*** Opening of Material provided ***

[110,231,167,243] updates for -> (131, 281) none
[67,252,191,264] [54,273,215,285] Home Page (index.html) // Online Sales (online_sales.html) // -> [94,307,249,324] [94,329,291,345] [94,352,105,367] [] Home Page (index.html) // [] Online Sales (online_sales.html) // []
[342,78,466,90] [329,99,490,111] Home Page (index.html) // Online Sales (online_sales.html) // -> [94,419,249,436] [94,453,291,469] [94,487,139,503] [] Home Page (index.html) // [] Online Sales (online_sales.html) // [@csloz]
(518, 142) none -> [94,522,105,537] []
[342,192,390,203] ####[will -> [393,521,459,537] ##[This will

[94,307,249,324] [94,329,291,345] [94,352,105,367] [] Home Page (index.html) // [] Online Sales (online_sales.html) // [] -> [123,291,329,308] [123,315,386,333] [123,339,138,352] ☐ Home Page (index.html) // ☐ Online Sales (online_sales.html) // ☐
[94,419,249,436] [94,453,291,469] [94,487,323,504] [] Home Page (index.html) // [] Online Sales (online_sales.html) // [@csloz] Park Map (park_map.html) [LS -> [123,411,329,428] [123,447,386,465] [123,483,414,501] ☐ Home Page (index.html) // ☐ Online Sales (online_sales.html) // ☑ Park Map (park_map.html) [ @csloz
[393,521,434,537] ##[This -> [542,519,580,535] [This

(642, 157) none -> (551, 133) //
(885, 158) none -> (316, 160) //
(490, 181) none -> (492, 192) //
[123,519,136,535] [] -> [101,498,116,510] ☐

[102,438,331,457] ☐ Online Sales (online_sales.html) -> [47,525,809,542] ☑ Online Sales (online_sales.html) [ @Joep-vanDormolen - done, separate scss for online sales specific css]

*** Close of Material provided ***

> [Work request]
Scan the data above for the string "csloz". Copy every line in which it appears.

> [Output]
[342,78,466,90] [329,99,490,111] Home Page (index.html) // Online Sales (online_sales.html) // -> [94,419,249,436] [94,453,291,469] [94,487,139,503] [] Home Page (index.html) // [] Online Sales (online_sales.html) // [@csloz]
[94,419,249,436] [94,453,291,469] [94,487,323,504] [] Home Page (index.html) // [] Online Sales (online_sales.html) // [@csloz] Park Map (park_map.html) [LS -> [123,411,329,428] [123,447,386,465] [123,483,414,501] ☐ Home Page (index.html) // ☐ Online Sales (online_sales.html) // ☑ Park Map (park_map.html) [ @csloz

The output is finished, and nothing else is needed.